1777 lernte von Steuben den amerikanischen Botschafter in Paris, Benjamin Franklin, kennen. Auf dessen Empfehlung trat Steuben in die amerikanische Kontinentalarmee ein und kämpfte in den Amerikanischen Unabhängigkeitskriegen. Er stieg bis zum Generalstabschef George Washingtons auf.

Von Steuben gilt als Architekt der amerikanischen Unabhängigkeit auf militärischer Ebene. Seine taktischen Anweisungen (Regeln für die Ordnung und Disziplin der Truppen der Vereinigten Staaten, 1779) und der von ihm durchgesetzte Drill der Truppen bildeten die Grundlage für den amerikanischen Sieg in der Schlacht von Monmouth. Diese Schlacht war der Wendepunkt des Krieges und führte zum Sieg gegen Großbritannien.

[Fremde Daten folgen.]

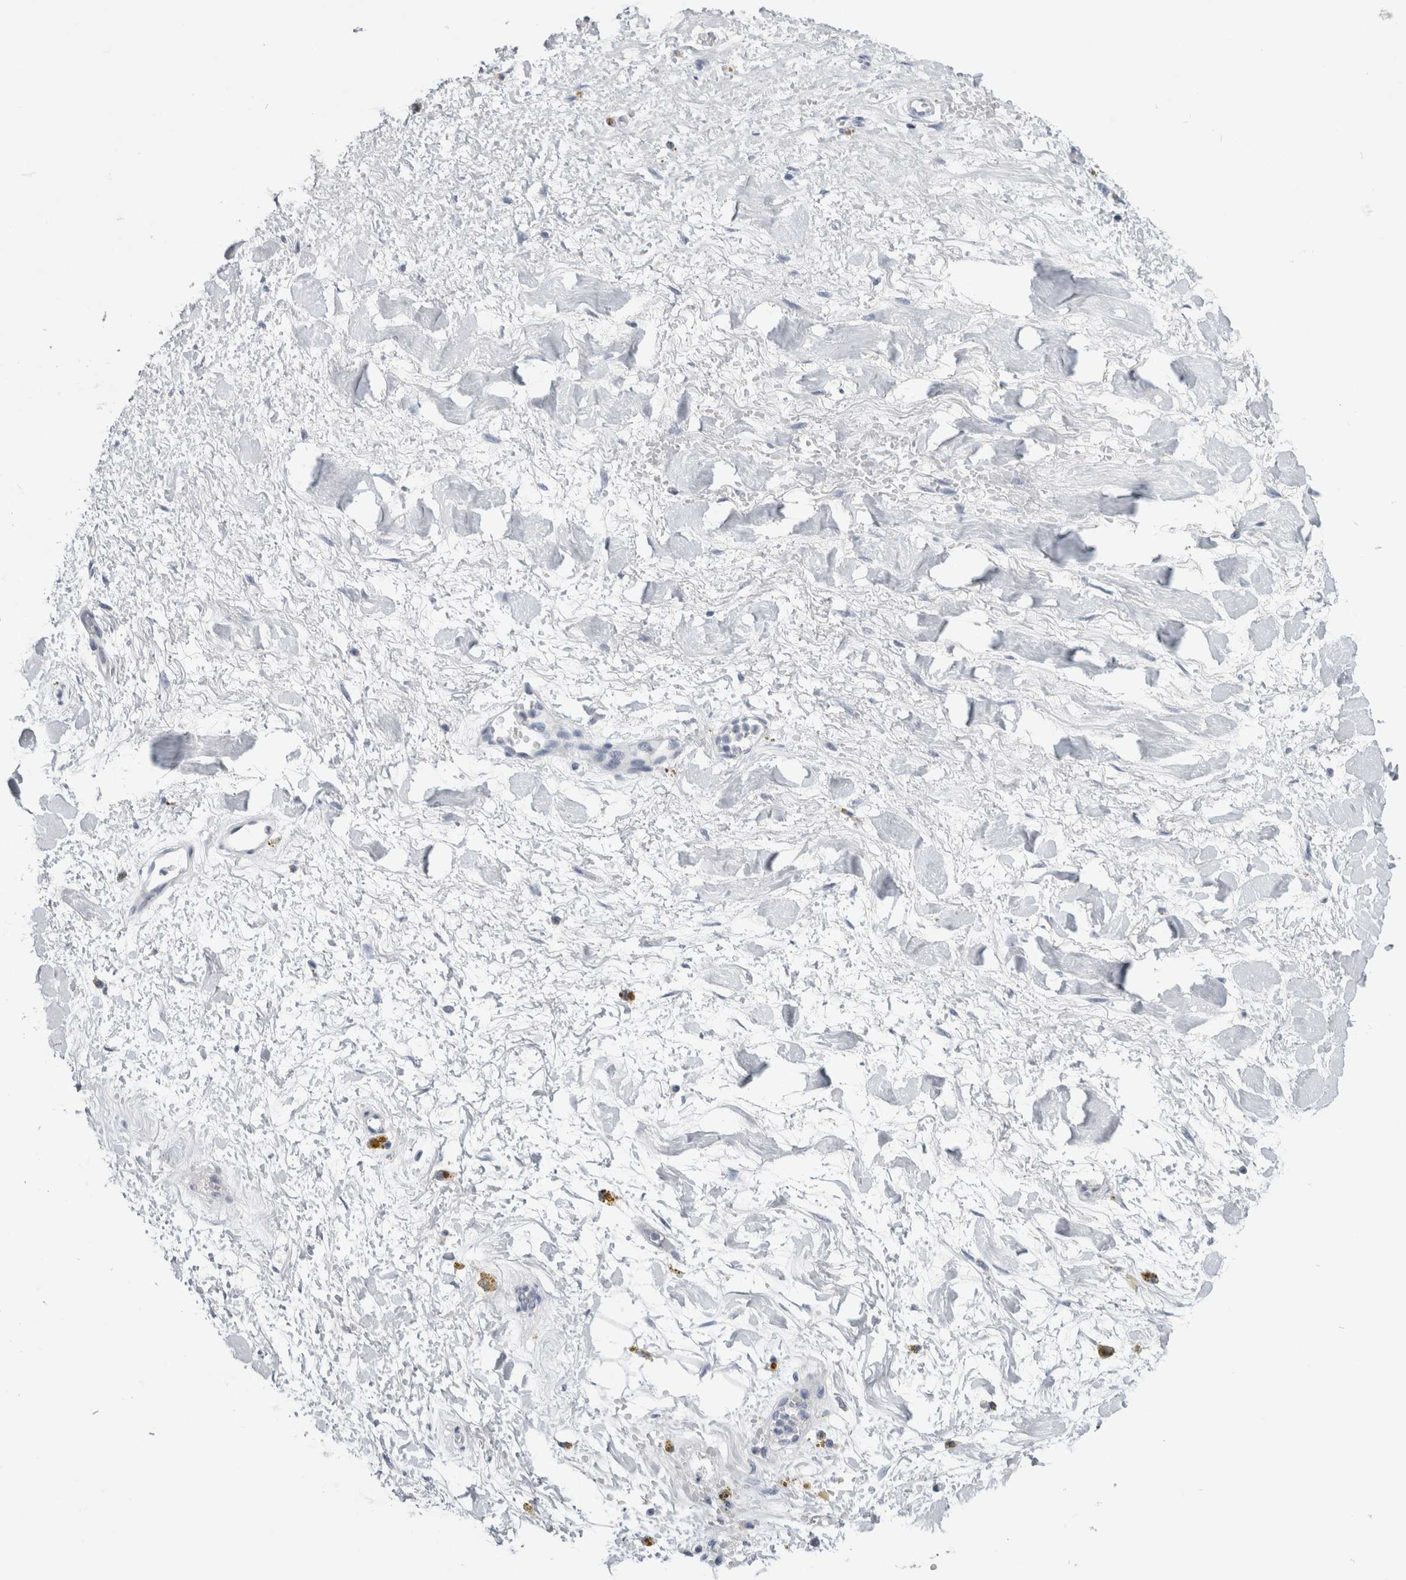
{"staining": {"intensity": "negative", "quantity": "none", "location": "none"}, "tissue": "adipose tissue", "cell_type": "Adipocytes", "image_type": "normal", "snomed": [{"axis": "morphology", "description": "Normal tissue, NOS"}, {"axis": "topography", "description": "Kidney"}, {"axis": "topography", "description": "Peripheral nerve tissue"}], "caption": "High power microscopy micrograph of an IHC histopathology image of normal adipose tissue, revealing no significant staining in adipocytes.", "gene": "ANKFY1", "patient": {"sex": "male", "age": 7}}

Für seine Verdienste wird von Steuben seit 1957 mit der jährlichen Steubenparade in New York City geehrt. Viele Ortschaften, Countys und Straßen in den Vereinigten Staaten wurden nach von Steuben benannt.

Von Steuben pflegte innige und romantische Freundschaften zu seinen Offizieren und adoptierte zwei junge Soldaten, die dann auf seinem Herrensitz lebten. Seine Briefe und Korrespondenzen unterstützen die Vermutung, dass Friedrich Wilhelm von Steuben schwul war.